他們走進去去就看到了一個村婦抱著一個嬰兒,正在逗他。
宋玉修上前:「玲玲,這就是他的孩子。」
宋玉玲仔細地看著騰騰,觀察著他的眉眼,那神態和梁韻飛真的很像,越看也越像。她的心被這樣的現實給狠狠地撞擊到了,她難受地咬緊了唇,感覺到了一種危機。她覺得自己和這個孩子之間,梁韻飛一定會選擇這個孩子,而不是她。那麼她就會一無所有,會親眼看著他抱著孩子,一手摟著席佳榆,他們幸福了,而她卻就只能孤苦一生了。不,她不要這樣的生活,她等待了這麼多年,終於等到了他點頭和她在一起,又怎麼能失去這麼好的機會。
而談希越讓她來抱孩子,一定是想利用她抱回這個屬於梁韻飛和席佳榆的孩子。他的居心叵測讓她感到無比的心寒,所有的人都向著席佳榆,而她不過只是一顆棋子而已。她不要做這個棋。
「哥,我相信你說的話了。」宋玉玲的心已經冷了。
「終於相信我是為你好了。」宋玉修這才滿意的笑了。
「那現在我要怎麼辦?這個孩子……」宋玉玲擔心地蹙起了眉。
「一不做,二不休,不如把這個孩子給殺了,以絕後患。」宋玉修做了一下殺頭的動作,眼底都是狠厲的光芒。

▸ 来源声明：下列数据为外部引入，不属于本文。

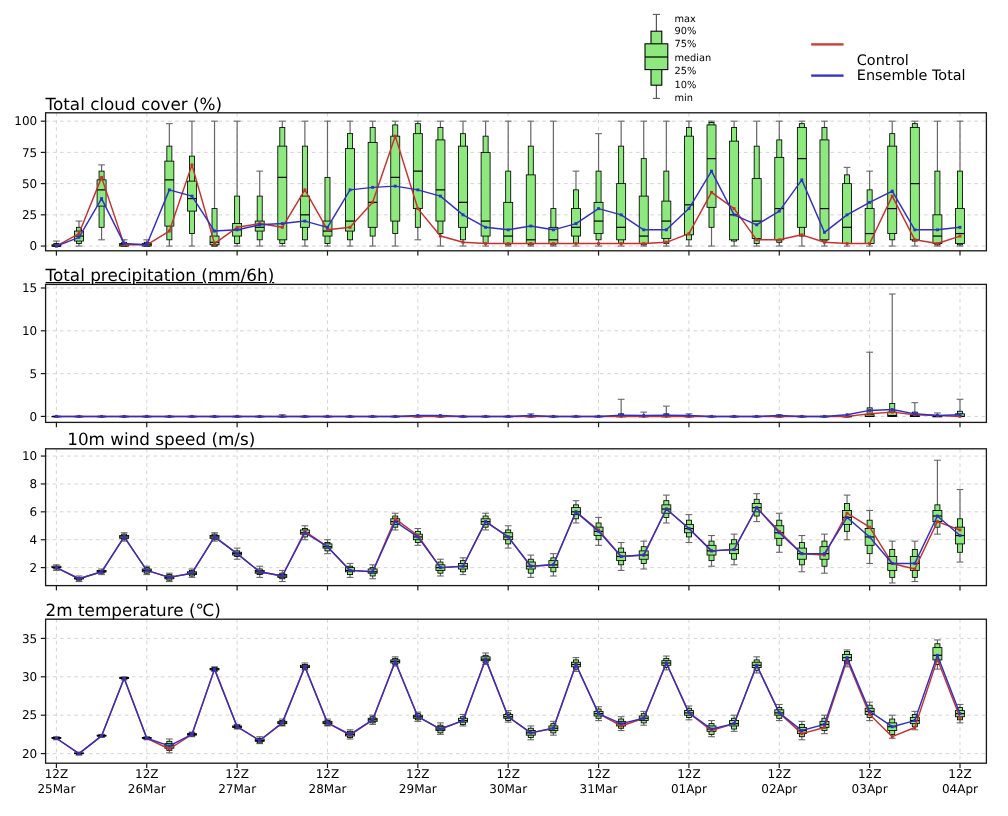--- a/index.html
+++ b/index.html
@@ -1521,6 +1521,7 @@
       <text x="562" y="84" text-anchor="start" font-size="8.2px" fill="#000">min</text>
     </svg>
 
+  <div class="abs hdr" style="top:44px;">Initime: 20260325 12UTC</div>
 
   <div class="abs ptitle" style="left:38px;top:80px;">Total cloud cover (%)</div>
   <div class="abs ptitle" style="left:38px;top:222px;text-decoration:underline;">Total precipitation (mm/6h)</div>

宋玉玲的心被狠狠地震了一下:「殺了這個孩子……我……我做不到。這個小生命這樣無辜。」
「玲玲,你也是無辜的。可是誰又想過你的處境,誰又心疼過你?我怎麼還在替別人著想?」宋玉修看她那樣就從心裡替她生氣,不值,「你若不先下手,那遭殃的人就是你。到時候你若是在我面前哭,我可不會管你。」
「可是若是我我動了他的孩子,他知道了一定不會原諒我。」宋玉玲還是顧忌著梁韻飛那裡。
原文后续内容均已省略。